Sometimes Anna-Karin doesn’t know which of them annoys her most: Grandpa, who won’t judge anybody, or Mama, who judges everyone except herself.
‘I mean, Helena’s always worked a lot, and Krister –don’t get me started on him. Th
e great government boss – I don’t suppose he has time for anything so mundane as his family. Oh, yes, things aren’t always as perfect as they appear.’
Mama relishes the misfortune of successful people and makes no attempt to hide it.
‘Of course, I don’t want to say that it’s somehow the parents’ fault, but you can’t help wondering. When children enter this world, they’re like blank pages. It’s we adults who fill them. And when your father left us, I said to myself, “Anna-Karin shouldn’t have to …”’
Mama continues to talk, but Anna-Karin can’t bear to listen any more. You’re fucking evil, she wants to scream. You don’t know anything about Elias’s family, you don’t even know anything about your own family, and still you sit there judging them. You don’t have the right to say anything.
JUST SHUT UP!
Anna-Karin’s heart is pounding in her chest. Suddenly she notices the silence.
Mama has stubbed out her cigarette. The butt lies in a crumbled V-shape on the edge of her plate, but is still smouldering. She’s staring at Anna-Karin, wide-eyed. She clears her throat and tries to say something, but all that comes out is a hiss.
Anna-Karin glances at Grandpa. He looks concerned.
‘Are you all right, Mia? Is there something stuck in your throat?’ he asks.

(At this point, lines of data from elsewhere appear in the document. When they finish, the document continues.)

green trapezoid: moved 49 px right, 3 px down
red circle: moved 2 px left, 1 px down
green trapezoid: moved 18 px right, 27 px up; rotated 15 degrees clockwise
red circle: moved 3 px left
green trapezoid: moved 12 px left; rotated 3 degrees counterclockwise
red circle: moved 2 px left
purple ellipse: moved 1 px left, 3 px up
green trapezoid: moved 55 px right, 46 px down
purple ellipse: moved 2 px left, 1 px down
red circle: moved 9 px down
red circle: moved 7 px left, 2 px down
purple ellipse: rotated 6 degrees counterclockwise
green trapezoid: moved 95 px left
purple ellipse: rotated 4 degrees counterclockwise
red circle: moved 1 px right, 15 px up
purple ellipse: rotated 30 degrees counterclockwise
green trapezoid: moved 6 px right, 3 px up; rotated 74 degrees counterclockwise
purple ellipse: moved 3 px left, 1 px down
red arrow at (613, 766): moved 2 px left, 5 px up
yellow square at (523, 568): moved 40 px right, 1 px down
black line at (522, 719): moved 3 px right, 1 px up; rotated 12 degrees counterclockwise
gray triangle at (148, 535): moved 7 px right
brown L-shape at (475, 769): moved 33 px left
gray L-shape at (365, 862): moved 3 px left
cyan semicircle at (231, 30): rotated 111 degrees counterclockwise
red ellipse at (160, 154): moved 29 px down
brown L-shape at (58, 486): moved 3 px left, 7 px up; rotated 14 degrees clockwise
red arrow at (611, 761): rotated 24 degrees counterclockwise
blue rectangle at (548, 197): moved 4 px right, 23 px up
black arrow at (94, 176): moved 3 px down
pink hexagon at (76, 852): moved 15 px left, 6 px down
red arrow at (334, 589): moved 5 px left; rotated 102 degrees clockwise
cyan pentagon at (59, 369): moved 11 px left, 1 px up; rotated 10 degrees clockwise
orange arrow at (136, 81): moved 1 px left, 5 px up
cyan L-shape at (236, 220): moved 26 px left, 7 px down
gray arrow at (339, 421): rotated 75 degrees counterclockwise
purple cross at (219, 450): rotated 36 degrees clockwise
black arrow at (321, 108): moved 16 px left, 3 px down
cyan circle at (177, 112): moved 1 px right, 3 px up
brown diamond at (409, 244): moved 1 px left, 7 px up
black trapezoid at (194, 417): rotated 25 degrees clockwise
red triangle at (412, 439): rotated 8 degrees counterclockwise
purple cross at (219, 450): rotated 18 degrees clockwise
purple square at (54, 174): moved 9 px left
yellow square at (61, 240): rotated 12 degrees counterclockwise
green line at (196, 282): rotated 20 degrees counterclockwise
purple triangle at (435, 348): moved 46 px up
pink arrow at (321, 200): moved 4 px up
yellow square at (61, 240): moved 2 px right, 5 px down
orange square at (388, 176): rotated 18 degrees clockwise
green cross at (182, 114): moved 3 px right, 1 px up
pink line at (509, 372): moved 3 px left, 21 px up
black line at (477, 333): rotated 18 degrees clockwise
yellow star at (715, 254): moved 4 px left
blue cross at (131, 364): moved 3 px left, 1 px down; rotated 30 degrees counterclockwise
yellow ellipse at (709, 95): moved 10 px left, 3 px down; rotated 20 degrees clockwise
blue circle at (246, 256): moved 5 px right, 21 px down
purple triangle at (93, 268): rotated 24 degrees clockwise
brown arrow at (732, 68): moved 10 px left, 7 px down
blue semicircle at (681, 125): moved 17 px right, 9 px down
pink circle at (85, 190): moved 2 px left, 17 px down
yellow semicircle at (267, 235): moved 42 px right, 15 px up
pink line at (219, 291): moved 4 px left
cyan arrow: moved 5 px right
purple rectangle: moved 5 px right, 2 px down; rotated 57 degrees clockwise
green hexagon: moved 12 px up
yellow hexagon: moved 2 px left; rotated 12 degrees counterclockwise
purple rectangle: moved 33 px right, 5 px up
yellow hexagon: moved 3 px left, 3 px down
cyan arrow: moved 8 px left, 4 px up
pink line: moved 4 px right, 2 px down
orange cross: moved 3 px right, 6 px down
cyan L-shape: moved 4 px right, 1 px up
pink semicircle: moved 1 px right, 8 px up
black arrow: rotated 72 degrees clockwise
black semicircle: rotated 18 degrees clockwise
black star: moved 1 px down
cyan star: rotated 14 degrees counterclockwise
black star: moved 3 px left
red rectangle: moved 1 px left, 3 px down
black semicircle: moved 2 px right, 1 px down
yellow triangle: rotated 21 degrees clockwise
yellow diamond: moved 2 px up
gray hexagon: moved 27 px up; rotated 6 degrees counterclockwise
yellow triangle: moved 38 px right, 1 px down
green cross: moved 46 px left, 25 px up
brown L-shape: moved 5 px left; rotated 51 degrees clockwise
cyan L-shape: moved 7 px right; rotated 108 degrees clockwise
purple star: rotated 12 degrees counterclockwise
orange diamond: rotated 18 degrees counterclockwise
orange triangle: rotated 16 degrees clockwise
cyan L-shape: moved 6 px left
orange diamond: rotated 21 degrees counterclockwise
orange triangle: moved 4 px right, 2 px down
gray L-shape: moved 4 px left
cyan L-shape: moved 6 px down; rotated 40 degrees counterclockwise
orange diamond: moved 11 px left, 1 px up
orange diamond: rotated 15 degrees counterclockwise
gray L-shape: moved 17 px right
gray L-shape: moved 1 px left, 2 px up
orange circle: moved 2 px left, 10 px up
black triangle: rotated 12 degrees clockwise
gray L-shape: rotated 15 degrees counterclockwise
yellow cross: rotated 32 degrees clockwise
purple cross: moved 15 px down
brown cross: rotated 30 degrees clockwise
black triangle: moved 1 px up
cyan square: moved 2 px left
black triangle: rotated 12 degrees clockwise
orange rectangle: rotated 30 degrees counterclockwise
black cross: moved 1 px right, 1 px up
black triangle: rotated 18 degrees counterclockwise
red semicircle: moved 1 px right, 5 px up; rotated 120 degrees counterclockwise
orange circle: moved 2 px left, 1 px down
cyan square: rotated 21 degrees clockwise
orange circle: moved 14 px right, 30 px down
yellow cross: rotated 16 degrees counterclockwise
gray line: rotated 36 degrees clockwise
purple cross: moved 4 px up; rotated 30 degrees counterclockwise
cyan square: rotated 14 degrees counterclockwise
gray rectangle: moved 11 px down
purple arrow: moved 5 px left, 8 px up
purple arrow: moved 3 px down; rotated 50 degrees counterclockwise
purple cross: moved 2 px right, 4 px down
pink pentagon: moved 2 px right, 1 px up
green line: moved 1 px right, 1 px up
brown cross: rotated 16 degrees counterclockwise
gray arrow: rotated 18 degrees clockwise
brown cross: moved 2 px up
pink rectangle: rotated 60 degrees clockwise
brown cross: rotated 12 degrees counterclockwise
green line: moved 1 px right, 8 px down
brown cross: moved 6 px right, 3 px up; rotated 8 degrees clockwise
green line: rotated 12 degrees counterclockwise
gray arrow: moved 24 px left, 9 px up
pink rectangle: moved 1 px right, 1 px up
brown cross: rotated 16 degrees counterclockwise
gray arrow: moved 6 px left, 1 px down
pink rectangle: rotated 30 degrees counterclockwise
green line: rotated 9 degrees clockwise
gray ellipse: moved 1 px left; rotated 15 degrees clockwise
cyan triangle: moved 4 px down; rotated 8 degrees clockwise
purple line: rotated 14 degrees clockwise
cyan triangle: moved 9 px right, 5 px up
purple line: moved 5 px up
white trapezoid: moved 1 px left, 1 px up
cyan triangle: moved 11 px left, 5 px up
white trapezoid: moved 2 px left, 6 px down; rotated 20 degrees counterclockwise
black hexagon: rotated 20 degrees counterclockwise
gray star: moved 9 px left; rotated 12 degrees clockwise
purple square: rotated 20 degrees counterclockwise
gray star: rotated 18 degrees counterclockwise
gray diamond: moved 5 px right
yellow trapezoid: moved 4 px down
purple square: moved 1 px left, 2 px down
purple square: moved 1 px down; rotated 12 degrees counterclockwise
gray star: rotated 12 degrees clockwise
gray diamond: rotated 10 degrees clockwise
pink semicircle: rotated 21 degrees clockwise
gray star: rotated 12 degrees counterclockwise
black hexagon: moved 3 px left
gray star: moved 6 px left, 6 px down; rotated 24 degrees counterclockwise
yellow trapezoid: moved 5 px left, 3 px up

Mama reaches for her glass of water and gulps. She hawks loudly, but still can’t speak.
‘Mama?’ Anna-Karin says.
‘I’ve lost my voice,’ she mimes.
She gets up and shuffles out of the kitchen holding her cigarettes. Soon afterwards the TV comes on in the living room.
Grandpa and Anna-Karin stare at each other. Anna-Karin starts to giggle uncontrollably.
‘It’s nothing to laugh at,’ Grandpa reproaches her, and she goes quiet.